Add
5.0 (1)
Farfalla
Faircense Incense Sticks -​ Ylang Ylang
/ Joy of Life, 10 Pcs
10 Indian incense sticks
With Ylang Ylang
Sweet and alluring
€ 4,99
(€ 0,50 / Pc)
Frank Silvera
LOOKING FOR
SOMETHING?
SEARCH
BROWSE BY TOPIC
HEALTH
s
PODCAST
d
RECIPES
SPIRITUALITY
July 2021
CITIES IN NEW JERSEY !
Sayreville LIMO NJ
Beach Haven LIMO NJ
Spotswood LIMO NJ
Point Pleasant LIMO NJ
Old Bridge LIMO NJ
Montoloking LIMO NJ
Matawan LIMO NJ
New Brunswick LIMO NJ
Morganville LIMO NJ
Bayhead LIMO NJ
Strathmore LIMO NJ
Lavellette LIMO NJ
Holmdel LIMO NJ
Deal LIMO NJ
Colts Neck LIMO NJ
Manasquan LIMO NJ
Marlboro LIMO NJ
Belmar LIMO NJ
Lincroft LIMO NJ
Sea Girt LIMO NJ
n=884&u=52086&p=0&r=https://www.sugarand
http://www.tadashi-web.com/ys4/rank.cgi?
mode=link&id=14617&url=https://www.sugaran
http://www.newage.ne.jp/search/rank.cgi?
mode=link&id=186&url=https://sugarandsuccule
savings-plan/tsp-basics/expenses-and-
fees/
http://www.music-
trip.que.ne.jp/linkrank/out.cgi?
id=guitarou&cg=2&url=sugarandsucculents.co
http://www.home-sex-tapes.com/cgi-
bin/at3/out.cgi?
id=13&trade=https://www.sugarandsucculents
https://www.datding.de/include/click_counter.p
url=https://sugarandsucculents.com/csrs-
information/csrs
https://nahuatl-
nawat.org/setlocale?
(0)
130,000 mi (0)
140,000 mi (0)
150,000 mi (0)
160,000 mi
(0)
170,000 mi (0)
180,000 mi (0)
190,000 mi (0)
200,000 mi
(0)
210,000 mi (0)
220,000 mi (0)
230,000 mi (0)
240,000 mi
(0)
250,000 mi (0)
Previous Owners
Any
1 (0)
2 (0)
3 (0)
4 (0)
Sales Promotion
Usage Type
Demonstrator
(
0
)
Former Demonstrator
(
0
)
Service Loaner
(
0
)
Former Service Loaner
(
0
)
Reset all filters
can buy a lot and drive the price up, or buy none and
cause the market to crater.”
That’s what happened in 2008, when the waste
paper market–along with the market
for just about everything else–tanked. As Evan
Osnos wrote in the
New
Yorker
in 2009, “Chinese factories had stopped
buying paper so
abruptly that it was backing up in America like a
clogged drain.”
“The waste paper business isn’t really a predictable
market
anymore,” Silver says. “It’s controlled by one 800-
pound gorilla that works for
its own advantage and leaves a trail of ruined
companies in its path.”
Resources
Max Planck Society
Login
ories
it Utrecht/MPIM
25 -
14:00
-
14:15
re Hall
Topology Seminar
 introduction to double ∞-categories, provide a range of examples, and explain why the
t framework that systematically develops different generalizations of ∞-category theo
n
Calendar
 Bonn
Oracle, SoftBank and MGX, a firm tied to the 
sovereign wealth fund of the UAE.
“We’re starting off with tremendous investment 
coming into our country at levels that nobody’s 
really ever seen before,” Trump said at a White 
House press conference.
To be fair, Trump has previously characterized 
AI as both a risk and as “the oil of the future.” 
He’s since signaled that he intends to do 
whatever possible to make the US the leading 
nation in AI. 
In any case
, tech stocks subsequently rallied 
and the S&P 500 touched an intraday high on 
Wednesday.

# # # # #

*Work task*
At the line containing "coming into our", start copying. Continue exactly through the final line of the entries above and stop there.

*Reply*
coming into our country at levels that nobody’s 
really ever seen before,” Trump said at a White 
House press conference.
To be fair, Trump has previously characterized 
AI as both a risk and as “the oil of the future.” 
He’s since signaled that he intends to do 
whatever possible to make the US the leading 
nation in AI. 
In any case
, tech stocks subsequently rallied 
and the S&P 500 touched an intraday high on 
Wednesday.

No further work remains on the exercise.